INSTRUCTION: Return the full passage about the Lagrangian points L4 and L5 word for word.
# start of SUPPLIED TEXT
THEY are the places gravity forgot. Vast regions of space, millions of kilometres across, in which celestial forces conspire to cancel out gravity and so trap anything that falls into them. They sit in the Earth's orbit, one marching ahead of our planet, the other trailing along behind. Astronomers call them Lagrangian points, or L4 and L5 for short. The best way to think of them, though, is as celestial flypaper.
In the 4.5 billion years since the formation of the solar system, everything from dust clouds to asteroids and hidden planets may have accumulated there. Some have even speculated that alien spacecraft are watching us from the Lagrangian points, looking for signs of intelligence.
Putting little green men to one side for the moment, even the presence of plain old space rocks would be enough to keep most people happy. "I think you certainly might find a whole population of objects at L4 and L5," says astrophysicist Richard Gott of Princeton University.
After nearly a century of speculation, we are on the verge of finding out what they are hiding once and for all. Later this year, two spacecraft that spend their lives studying the sun will begin their slow journeys through L4 and L5.
# end of SUPPLIED TEXT
# start of RECORDED DATA
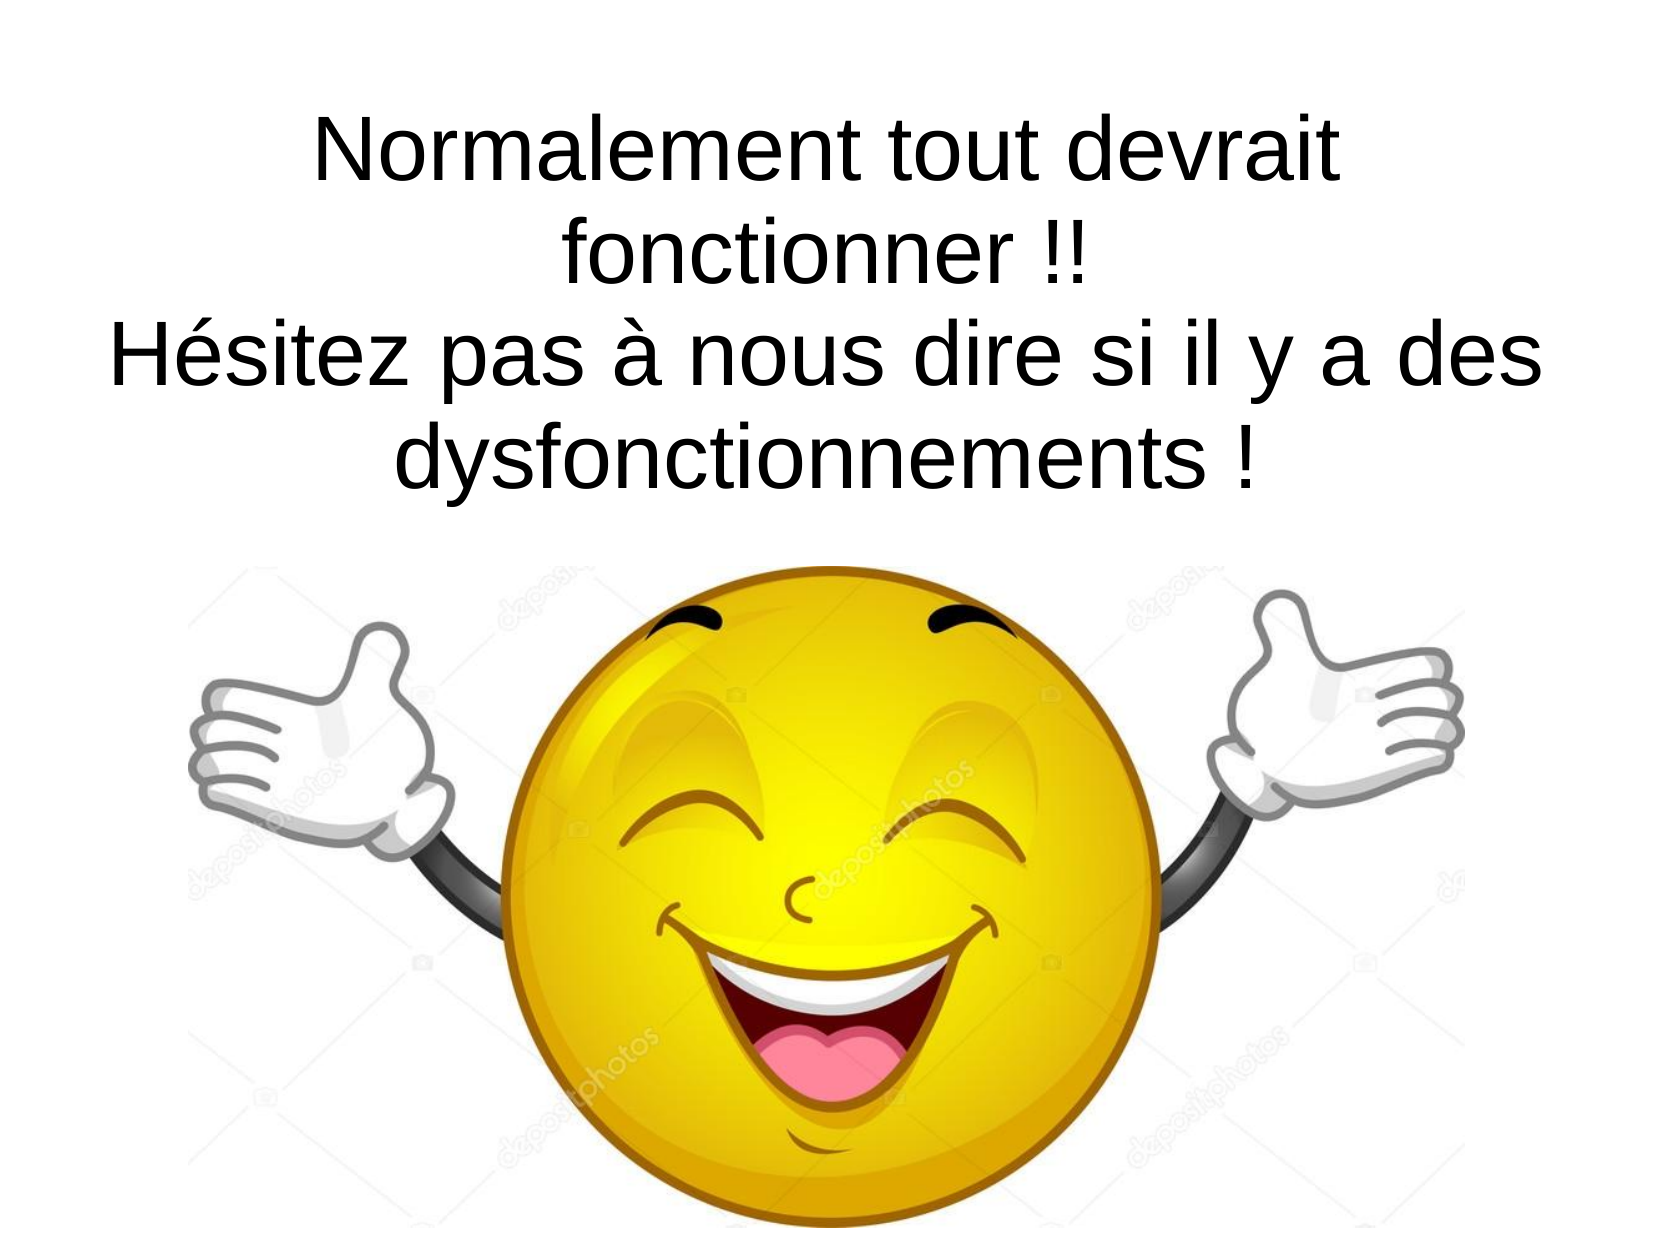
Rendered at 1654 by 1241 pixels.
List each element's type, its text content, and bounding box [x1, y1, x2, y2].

title Normalement tout devrait fonctionner !! Hésitez pas à nous dire si il y a des dysfonctionnements ! [82, 97, 1571, 508]
picture [188, 566, 1465, 1228]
# end of RECORDED DATA
FINAL RESULT:
THEY are the places gravity forgot. Vast regions of space, millions of kilometres across, in which celestial forces conspire to cancel out gravity and so trap anything that falls into them. They sit in the Earth's orbit, one marching ahead of our planet, the other trailing along behind. Astronomers call them Lagrangian points, or L4 and L5 for short. The best way to think of them, though, is as celestial flypaper.
In the 4.5 billion years since the formation of the solar system, everything from dust clouds to asteroids and hidden planets may have accumulated there. Some have even speculated that alien spacecraft are watching us from the Lagrangian points, looking for signs of intelligence.
Putting little green men to one side for the moment, even the presence of plain old space rocks would be enough to keep most people happy. "I think you certainly might find a whole population of objects at L4 and L5," says astrophysicist Richard Gott of Princeton University.
After nearly a century of speculation, we are on the verge of finding out what they are hiding once and for all. Later this year, two spacecraft that spend their lives studying the sun will begin their slow journeys through L4 and L5.